*Job 1:*
Answer these questions from the passage on present-day anti-Semitism, each in a few words:
(a) What has constantly accompanied the postwar period?
(b) What forms does anti-Semitism frequently take at schools?
(c) Which insult is named as an example?
*Job 2:*
Decide whether each statement agrees with the passage on present-day anti-Semitism. Answer yes or no, and quote the words of the passage that settle it.
(a) Anti-Semitic resentments faded away in the postwar period.
(b) Students merely perceived as Jewish can also be targets of anti-Semitic attacks at school.
(c) Anti-Semitic stereotypes in schoolbooks are counted among anti-Semitic attacks in a school context.

1.9 Marina Chernivsky

“It’s back (again) – but it was never gone” – present-day anti-Semitism

Anti-Semitic resentments have never really faded away. Anti-Semitic violence has constantly accompanied the postwar period – right up to the present day. Even now, there are anti-Semitic connotations to many notions surrounding Jews and Jewishness that are deeply rooted in society. As a collective resentment, anti-Semitism offers an attractive, identity-forming, all-encompassing way of interpreting the world, regulating perceptions of and relations with Jewish people and Jewishness. In interpersonal interactions, in public discourse, on social media, in the neighborhood, at playgrounds and schools there is anti-Semitic speech, discrimination and violence. At schools, for example, anti-Semitism frequently takes the form of stigmatization, violent speech, and reversal of perpetrator and victim roles. Anti-Semitic attacks in a school context range from reproducing anti-Semitic stereotypes in schoolbooks to verbal abuse and physical attacks on Jewish students, or even those merely perceived as such, and is particularly tangible using the example of the insult of “You Jew.”

*Excerpted records:*
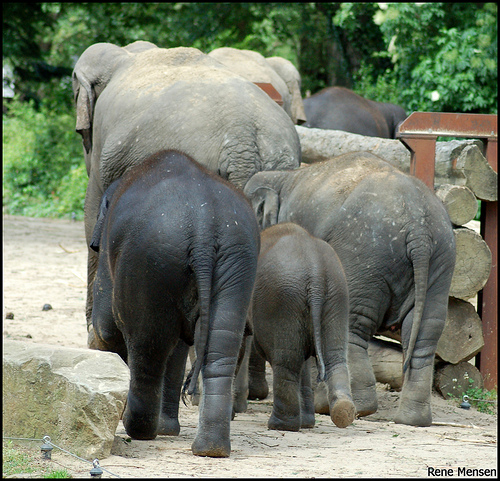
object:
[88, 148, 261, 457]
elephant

--

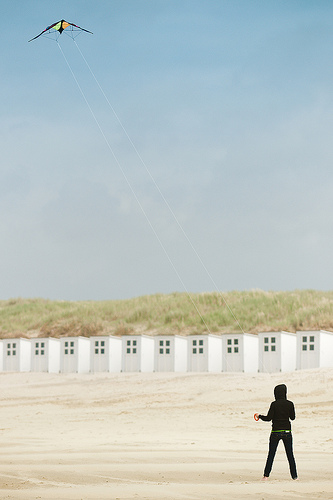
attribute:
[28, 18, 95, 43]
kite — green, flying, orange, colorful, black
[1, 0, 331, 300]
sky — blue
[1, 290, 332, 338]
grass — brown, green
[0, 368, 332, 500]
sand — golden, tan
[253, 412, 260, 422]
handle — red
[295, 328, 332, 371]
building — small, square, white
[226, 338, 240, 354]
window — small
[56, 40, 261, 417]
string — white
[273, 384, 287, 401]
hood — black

*Final result 1:*
(a) Anti-Semitic violence.
(b) Stigmatization, violent speech, and reversal of perpetrator and victim roles.
(c) "You Jew."

*Final result 2:*
(a) No: "Anti-Semitic resentments have never really faded away."
(b) Yes: "or even those merely perceived as such"
(c) Yes: "range from reproducing anti-Semitic stereotypes in schoolbooks"